Göçük altında can veren insanların kiminin hırkası, kiminin cebinden çıkan fotoğrafları, kiminin çığlıkları mıh gibi çakıldı beynime.  Kursaklarda kaldı hayaller, düğünler, torunlar, mutluluklar, vuslata kaldı sevdalar…

Oradaki canları kurtarmaya çalışan herkesin dilinde aynı ağıt: "SESİMİ DUYAN VAR MI?

 Küçücük bir tıkırtı yaşam umuduydu. Tırnaklar kürek, hepimiz tek yürek olmuştuk. Can acısının feryatları, kiminin arkada evlatları, kiminin ana, babası. Kişinin yâri! Hepimizin de canları kalmıştı enkaz altında.  "Gidiyorum!" diyemeden son bir defa sarılamadan, helalleşemeden, nefessiz kalarak gidiyorlardı son yolculuğa. Binlerce kişi el ele, aynı akıbetle, aynı kader birliğiyle. Sevenleri sadece dua edip, şok halinde çaresizce olanları izlemekle yetiniyordu! Günlerdir acıları izlemekten bitap düştük milletçe.

Yazacak o kadar çok şey var ki! Sözün bittiği yerdeyim. Dile gelen, gelmeyen getirilemeyen tüm ifadeler eksik. Nerede nasıl sonlandıracağımı bilmeden yazıyorum şu an. Biliyorum sorulacak çok sorumuz var. Sorular cevapsız, kelimeler kifayetsiz,  merak hat safhada...

-Deprem Bölgesi olduğu bilinen Türkiye evleri neden çürük mesela? Kim bu kadar canın bu şekilde heba olmasının müsebbibi?

-Müteahhitlerin para ve makam hırslarıyla insanları toprağa canlı gömmeleri hangi vicdana sığar?

-Teyit edilmemiş mesnetsiz haberlerle insanların galeyana getirmek hangi insanlığa yakışır?

-Büyük bir felakette bile birlik olmayı başaramayan Türk siyasetinin önderlerinin tutum ve davranışı hangi tarih kitabında şık durur? Kirli siyaset üreten kişilerin, halktan nasıl birbirine saygı duyması, birlik ve beraberlik içinde olması beklenir?

Şu sorumun cevabını gerçekten bilmek istiyorum? Gördüklerime ve duyduklarıma binaen; bu yaşanan felaket gerçekten doğal bir deprem mi?

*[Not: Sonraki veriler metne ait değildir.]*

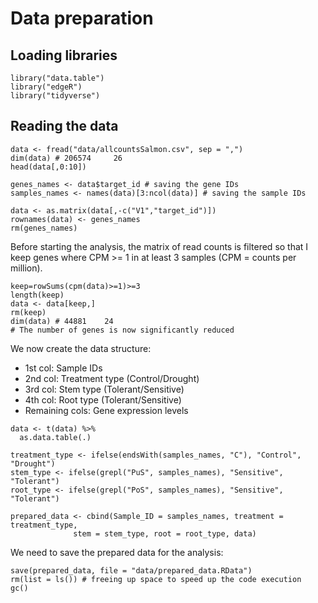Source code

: # Data preparation

## Loading libraries

```
library("data.table")
library("edgeR")
library("tidyverse")
```

## Reading the data

```
data <- fread("data/allcountsSalmon.csv", sep = ",")
dim(data) # 206574     26
head(data[,0:10])

genes_names <- data$target_id # saving the gene IDs
samples_names <- names(data)[3:ncol(data)] # saving the sample IDs

data <- as.matrix(data[,-c("V1","target_id")])
rownames(data) <- genes_names
rm(genes_names)
```

Before starting the analysis, the matrix of read counts is filtered so that I keep genes where CPM >= 1 in at least 3 samples (CPM = counts per million).

```
keep=rowSums(cpm(data)>=1)>=3
length(keep)
data <- data[keep,]
rm(keep)
dim(data) # 44881    24
# The number of genes is now significantly reduced
```

We now create the data structure:
- 1st col: Sample IDs
- 2nd col: Treatment type (Control/Drought)
- 3rd col: Stem type (Tolerant/Sensitive)
- 4th col: Root type (Tolerant/Sensitive)
- Remaining cols: Gene expression levels

```
data <- t(data) %>%
  as.data.table(.)

treatment_type <- ifelse(endsWith(samples_names, "C"), "Control", "Drought")
stem_type <- ifelse(grepl("PuS", samples_names), "Sensitive", "Tolerant")
root_type <- ifelse(grepl("PoS", samples_names), "Sensitive", "Tolerant")

prepared_data <- cbind(Sample_ID = samples_names, treatment = treatment_type,
              stem = stem_type, root = root_type, data)
```

We need to save the prepared data for the analysis:

```
save(prepared_data, file = "data/prepared_data.RData")
rm(list = ls()) # freeing up space to speed up the code execution
gc()
```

Neye değinsem elimde kalacak biliyorum...

Samimice içimden geçenleri yazmayı çok isterdim. Ama... Ahh!

Yağmalar, hırsızlık, tırları kendi deposuna yıktıran hırslı insanlar, bebek mamalarına göz dikenler, yalan haberler yapan hainler! Nerede vereceksiniz acıdan nemalanmanın hesabını? Yükselen battaniye ve su fiyatları. Bu işten çıkar sağlamak yakışmazdı bize. Demem o ki, vicdansız her yerde ve her koşulda VİCDANSIZDI yine. Kötü insanlar her zaman olduğu gibi kölükte yarıştılar birbiriyle.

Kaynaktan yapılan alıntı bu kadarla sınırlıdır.